**ACTIVITY:**
Copy out every record precisely.

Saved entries
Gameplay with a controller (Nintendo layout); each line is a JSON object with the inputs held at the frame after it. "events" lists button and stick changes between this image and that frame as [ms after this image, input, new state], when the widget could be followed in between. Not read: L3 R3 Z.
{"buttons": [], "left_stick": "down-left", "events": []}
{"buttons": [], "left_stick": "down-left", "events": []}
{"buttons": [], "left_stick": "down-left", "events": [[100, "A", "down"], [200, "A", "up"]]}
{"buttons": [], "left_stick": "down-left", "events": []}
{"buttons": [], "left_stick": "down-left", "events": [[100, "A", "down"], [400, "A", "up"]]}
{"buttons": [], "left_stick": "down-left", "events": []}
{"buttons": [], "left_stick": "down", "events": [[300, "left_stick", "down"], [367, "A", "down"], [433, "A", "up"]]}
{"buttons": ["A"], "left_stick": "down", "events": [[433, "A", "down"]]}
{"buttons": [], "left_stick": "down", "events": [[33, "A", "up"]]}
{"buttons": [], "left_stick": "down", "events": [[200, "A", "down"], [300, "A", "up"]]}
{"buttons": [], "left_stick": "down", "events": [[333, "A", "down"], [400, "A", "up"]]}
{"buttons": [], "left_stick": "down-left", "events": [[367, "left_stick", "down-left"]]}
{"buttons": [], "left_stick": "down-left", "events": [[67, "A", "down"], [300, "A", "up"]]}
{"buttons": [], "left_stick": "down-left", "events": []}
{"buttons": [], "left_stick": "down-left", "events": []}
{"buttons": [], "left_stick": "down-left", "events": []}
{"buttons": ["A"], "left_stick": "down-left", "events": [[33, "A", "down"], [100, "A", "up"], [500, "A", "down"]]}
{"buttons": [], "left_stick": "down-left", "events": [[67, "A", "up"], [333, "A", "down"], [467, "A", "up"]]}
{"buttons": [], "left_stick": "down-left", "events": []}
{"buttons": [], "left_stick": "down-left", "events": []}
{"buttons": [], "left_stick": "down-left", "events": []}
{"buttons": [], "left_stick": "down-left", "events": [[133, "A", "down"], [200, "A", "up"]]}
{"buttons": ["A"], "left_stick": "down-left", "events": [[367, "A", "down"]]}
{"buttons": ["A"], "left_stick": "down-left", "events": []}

**TASK RESULT:**
Gameplay with a controller (Nintendo layout); each line is a JSON object with the inputs held at the frame after it. "events" lists button and stick changes between this image and that frame as [ms after this image, input, new state], when the widget could be followed in between. Not read: L3 R3 Z.
{"buttons": [], "left_stick": "down-left", "events": []}
{"buttons": [], "left_stick": "down-left", "events": []}
{"buttons": [], "left_stick": "down-left", "events": [[100, "A", "down"], [200, "A", "up"]]}
{"buttons": [], "left_stick": "down-left", "events": []}
{"buttons": [], "left_stick": "down-left", "events": [[100, "A", "down"], [400, "A", "up"]]}
{"buttons": [], "left_stick": "down-left", "events": []}
{"buttons": [], "left_stick": "down", "events": [[300, "left_stick", "down"], [367, "A", "down"], [433, "A", "up"]]}
{"buttons": ["A"], "left_stick": "down", "events": [[433, "A", "down"]]}
{"buttons": [], "left_stick": "down", "events": [[33, "A", "up"]]}
{"buttons": [], "left_stick": "down", "events": [[200, "A", "down"], [300, "A", "up"]]}
{"buttons": [], "left_stick": "down", "events": [[333, "A", "down"], [400, "A", "up"]]}
{"buttons": [], "left_stick": "down-left", "events": [[367, "left_stick", "down-left"]]}
{"buttons": [], "left_stick": "down-left", "events": [[67, "A", "down"], [300, "A", "up"]]}
{"buttons": [], "left_stick": "down-left", "events": []}
{"buttons": [], "left_stick": "down-left", "events": []}
{"buttons": [], "left_stick": "down-left", "events": []}
{"buttons": ["A"], "left_stick": "down-left", "events": [[33, "A", "down"], [100, "A", "up"], [500, "A", "down"]]}
{"buttons": [], "left_stick": "down-left", "events": [[67, "A", "up"], [333, "A", "down"], [467, "A", "up"]]}
{"buttons": [], "left_stick": "down-left", "events": []}
{"buttons": [], "left_stick": "down-left", "events": []}
{"buttons": [], "left_stick": "down-left", "events": []}
{"buttons": [], "left_stick": "down-left", "events": [[133, "A", "down"], [200, "A", "up"]]}
{"buttons": ["A"], "left_stick": "down-left", "events": [[367, "A", "down"]]}
{"buttons": ["A"], "left_stick": "down-left", "events": []}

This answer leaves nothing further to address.